# Supplied information:

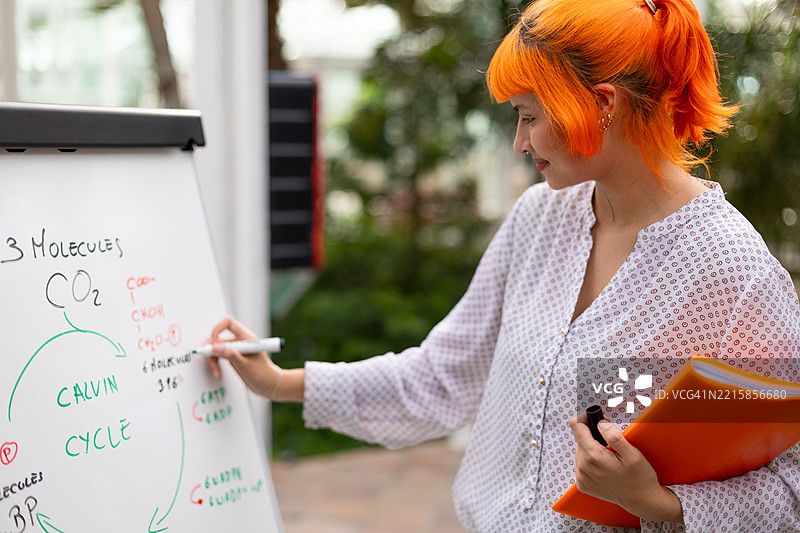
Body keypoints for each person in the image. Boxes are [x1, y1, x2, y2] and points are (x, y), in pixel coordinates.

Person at [206, 0, 800, 530]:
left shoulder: (732, 272)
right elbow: (444, 376)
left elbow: (791, 489)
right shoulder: (539, 218)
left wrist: (660, 504)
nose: (520, 141)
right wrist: (280, 382)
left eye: (530, 115)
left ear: (603, 104)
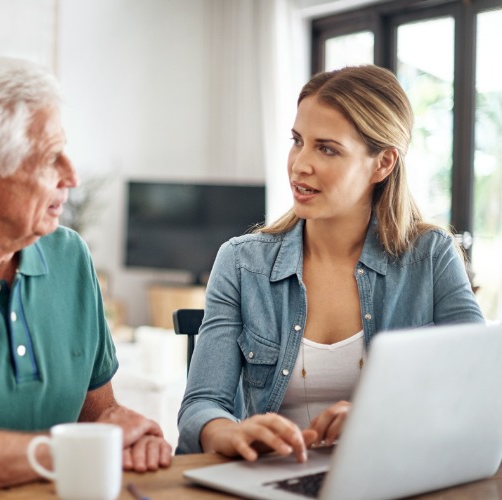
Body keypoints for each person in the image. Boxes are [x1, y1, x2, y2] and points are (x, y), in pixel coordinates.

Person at [177, 65, 485, 462]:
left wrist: (383, 419)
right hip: (275, 480)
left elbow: (479, 391)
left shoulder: (431, 257)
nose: (299, 164)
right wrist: (225, 431)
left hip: (395, 477)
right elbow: (201, 405)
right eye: (297, 141)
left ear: (383, 163)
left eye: (326, 148)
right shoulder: (241, 262)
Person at [0, 56, 171, 496]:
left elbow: (97, 414)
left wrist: (124, 431)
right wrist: (86, 449)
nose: (72, 175)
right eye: (50, 159)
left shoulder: (69, 255)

# What you are asked to do:
Give back the material exactly as written, from its first line to the line that contains "left ear: (603, 104)", and leave out the pictures.

# Exercise result:
Body keypoints for each person in the image. Boxes are [x1, y1, x2, y2] and points are (x, y), in pixel coordinates.

Person at [206, 0, 800, 530]:
left shoulder: (732, 272)
right elbow: (444, 376)
left elbow: (791, 489)
right shoulder: (539, 218)
left wrist: (660, 504)
nose: (520, 141)
right wrist: (280, 382)
left eye: (530, 115)
left ear: (603, 104)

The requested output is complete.